Write out all the records again with every "pie chart" replaced by "circle graph" and everything else unchanged. Omit the pictures.

━━━━━━━━━━

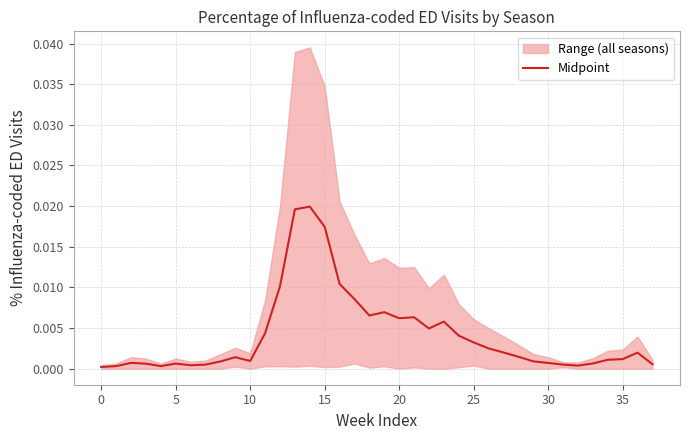

How many points are higher than both their immediate neighbors (excluding endpoints)?

8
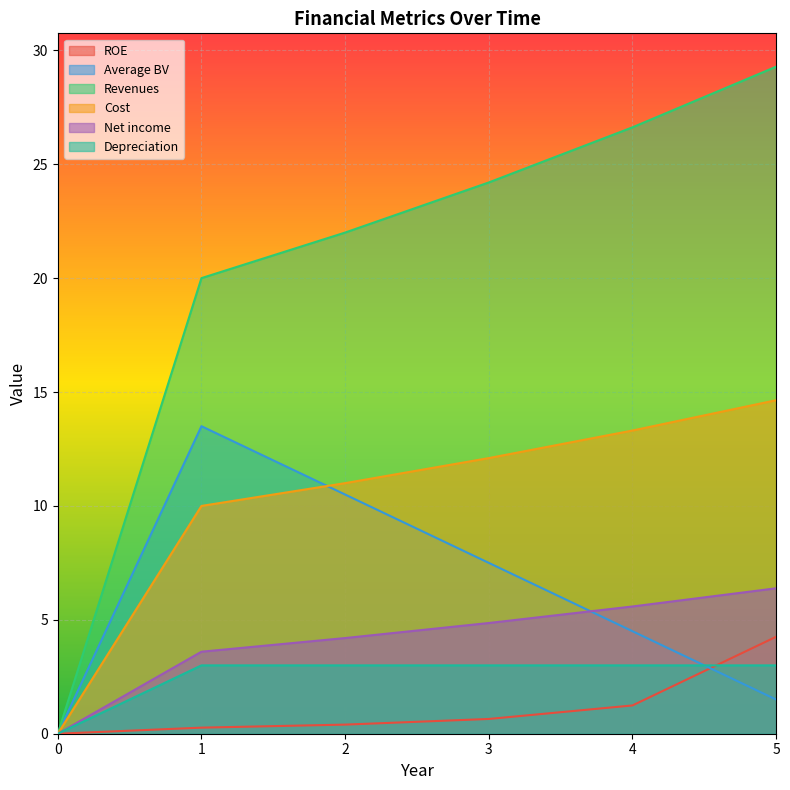

The ROE series shows -2.0 at 0. True or false?

False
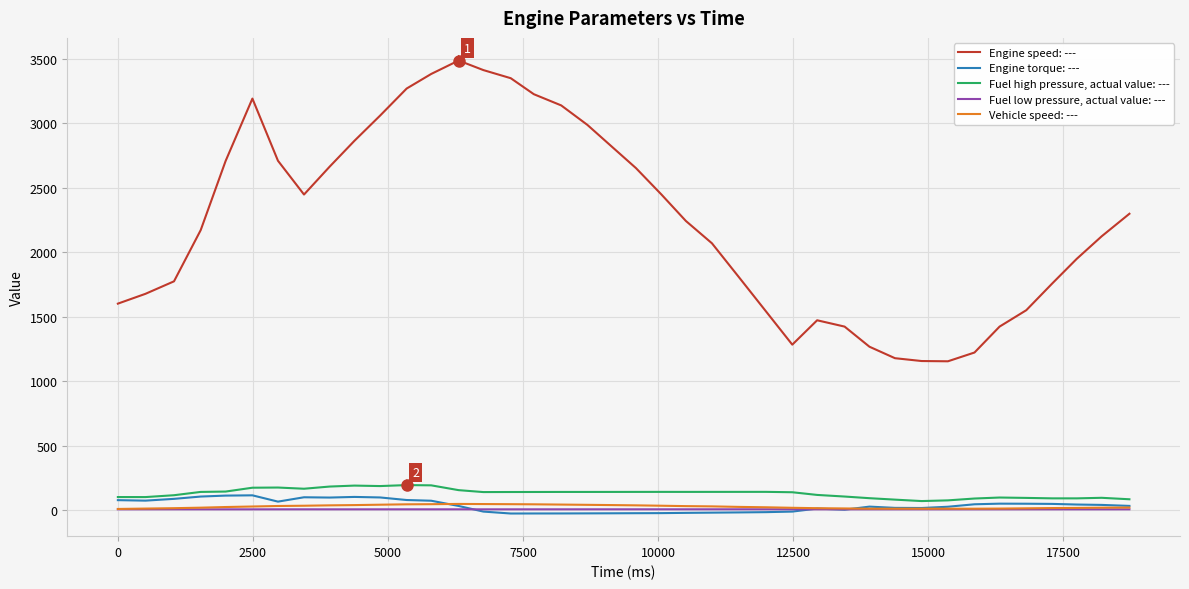

Rank the series by their maximum value, from lowest to highest.

Fuel low pressure, actual value: ---, Vehicle speed: ---, Engine torque: ---, Fuel high pressure, actual value: ---, Engine speed: ---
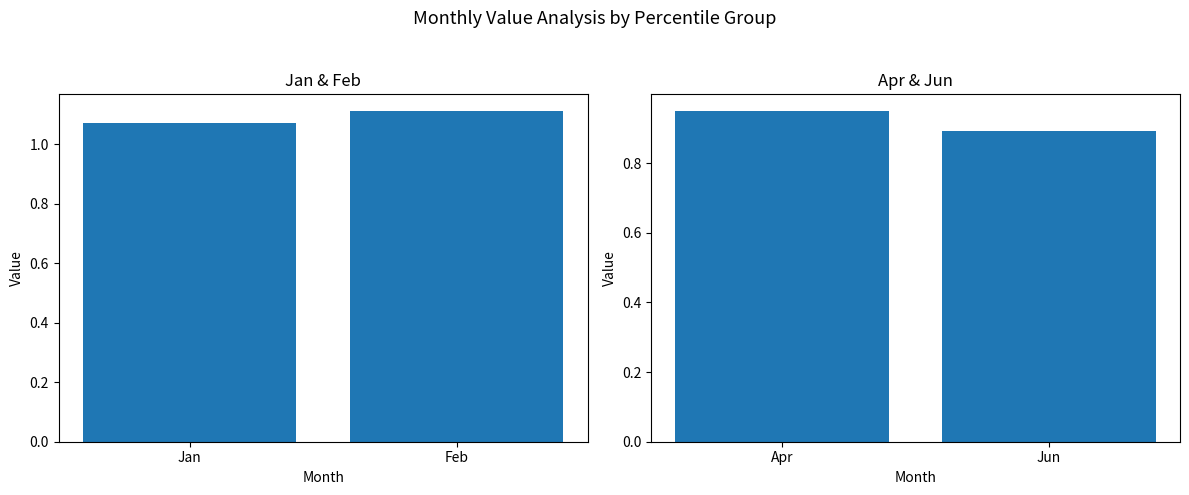

Rank the series by their maximum value, from lowest to highest.

Apr-Jun, Jan-Feb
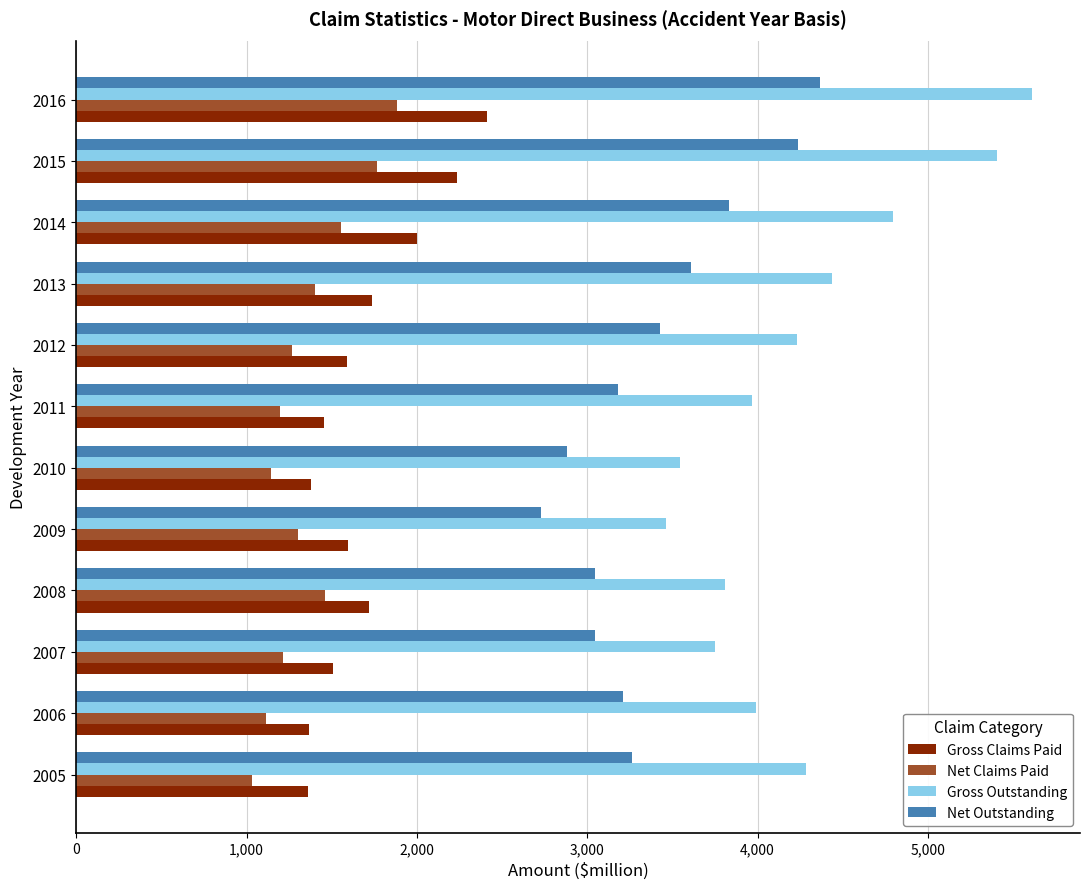

Which series has the largest total across all categories?

Gross Outstanding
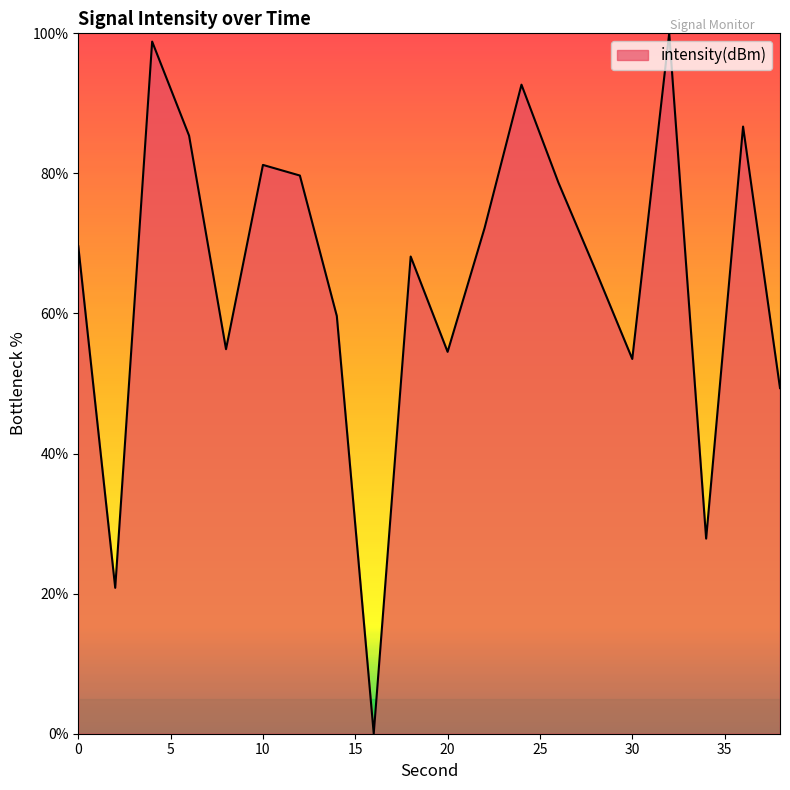

What is the difference between the maximum and minimum values?

100.0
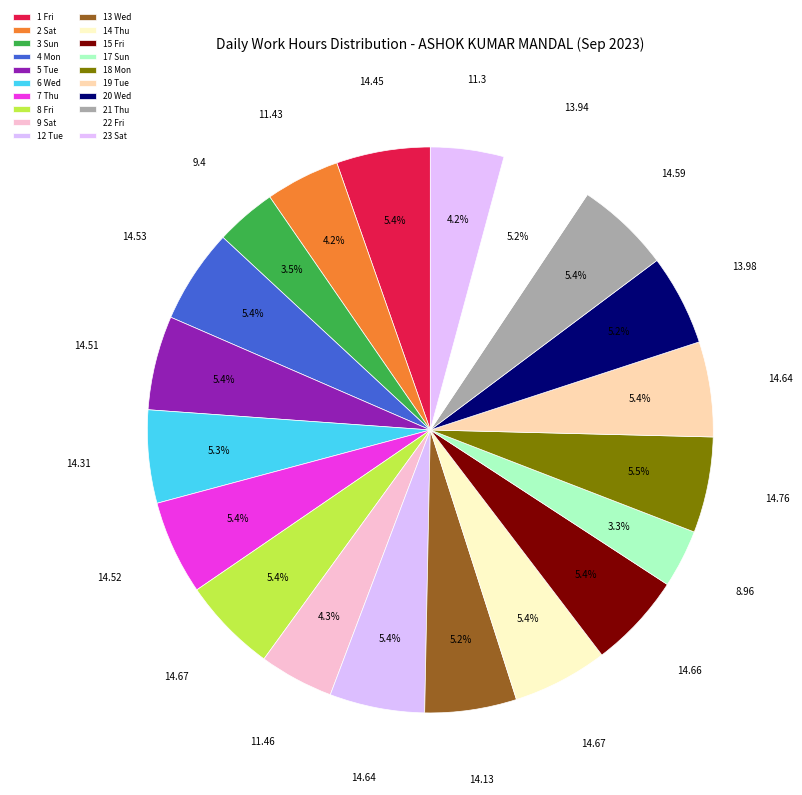

How many segments does this pie chart have?

20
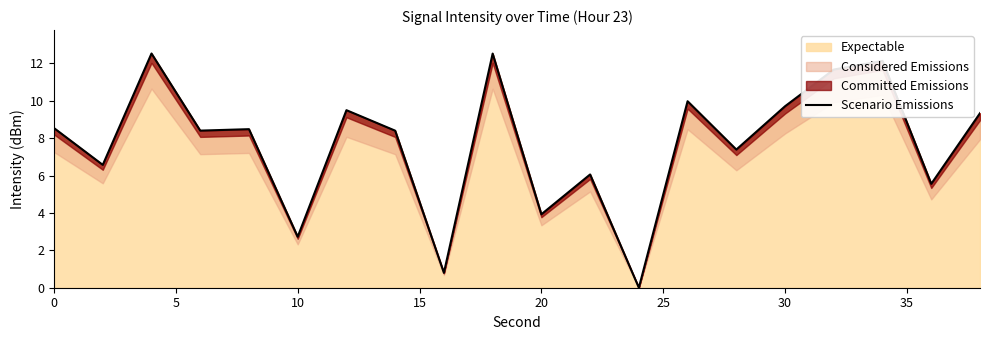

What is the highest value of the Expectable series?

12.5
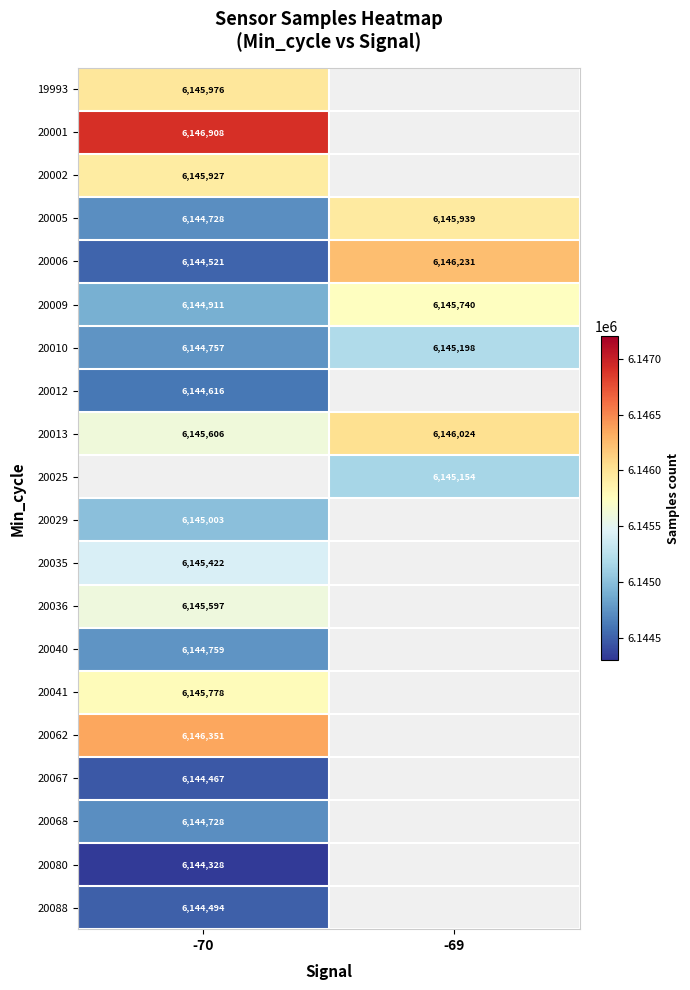

The value of 20080 at -70 is 6144328. True or false?

True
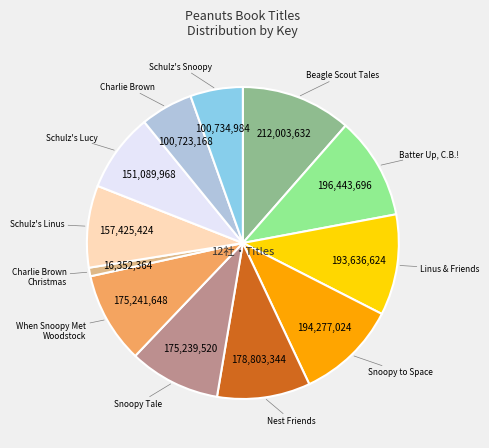

Does any single category account for the majority?

No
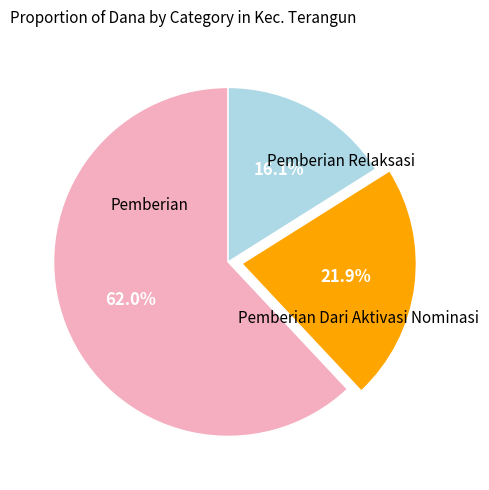

How many slices are in this pie chart?

3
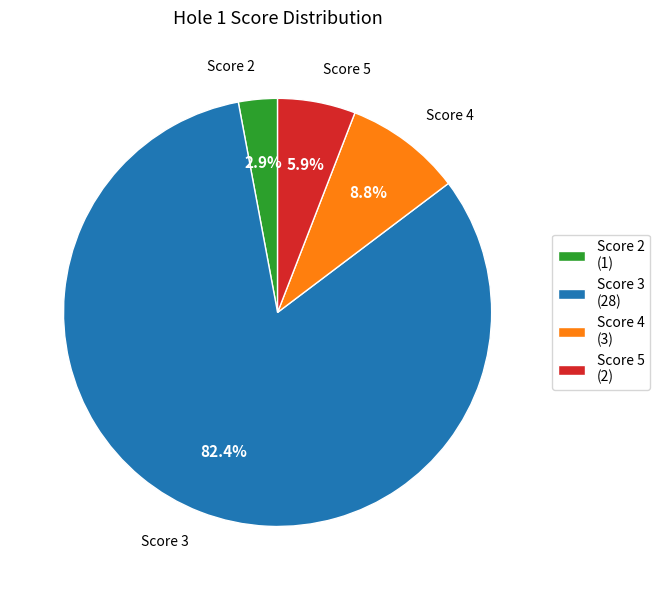

Rank the categories by value from highest to lowest.

Score 3 (28), Score 4 (3), Score 5 (2), Score 2 (1)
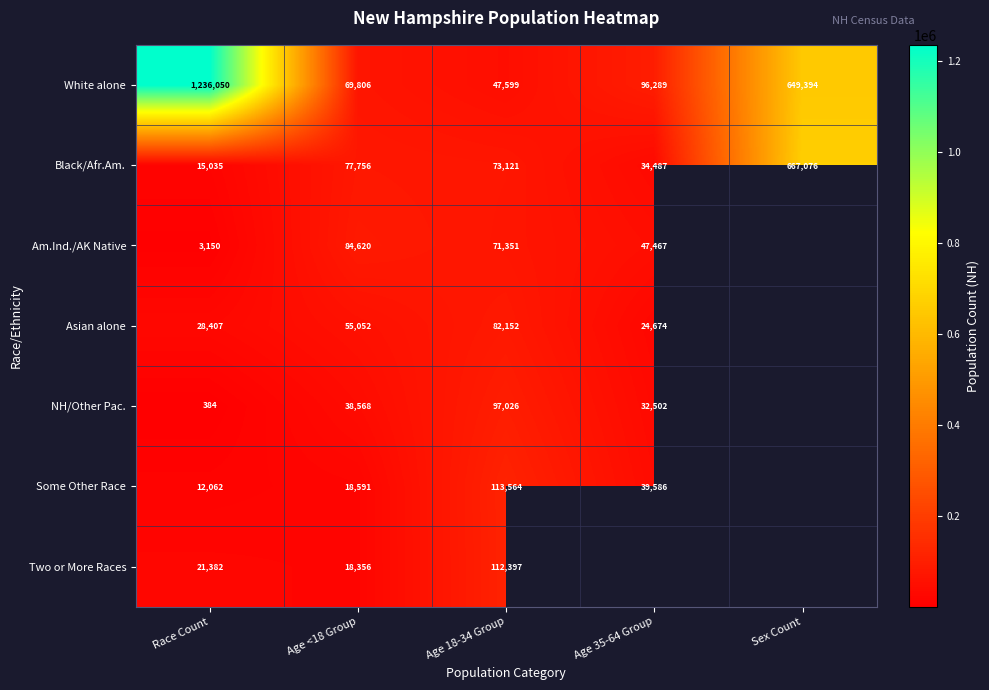

What is the approximate value of Black/Afr.Am. at Age <18 Group?

77756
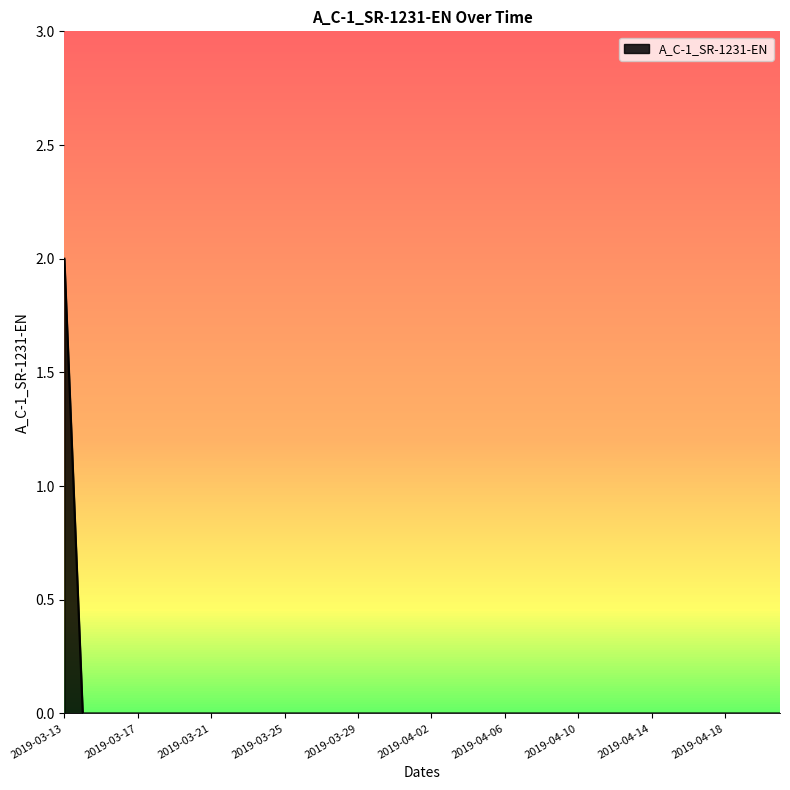

Is this an area chart (filled region under the line)?

Yes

━━━━━━━━━━

**Answer section:**
How many points are higher than both their immediate neighbors (excluding endpoints)?

8

The ROE series shows -2.0 at 0. True or false?

False

Rank the series by their maximum value, from lowest to highest.

Fuel low pressure, actual value: ---, Vehicle speed: ---, Engine torque: ---, Fuel high pressure, actual value: ---, Engine speed: ---

Rank the series by their maximum value, from lowest to highest.

Apr-Jun, Jan-Feb

Which series has the largest total across all categories?

Gross Outstanding

What is the difference between the maximum and minimum values?

100.0

How many segments does this circle graph have?

20

What is the highest value of the Expectable series?

12.5

The value of 20080 at -70 is 6144328. True or false?

True

Does any single category account for the majority?

No

How many slices are in this circle graph?

3

Rank the categories by value from highest to lowest.

Score 3 (28), Score 4 (3), Score 5 (2), Score 2 (1)

What is the approximate value of Black/Afr.Am. at Age <18 Group?

77756

Is this an area chart (filled region under the line)?

Yes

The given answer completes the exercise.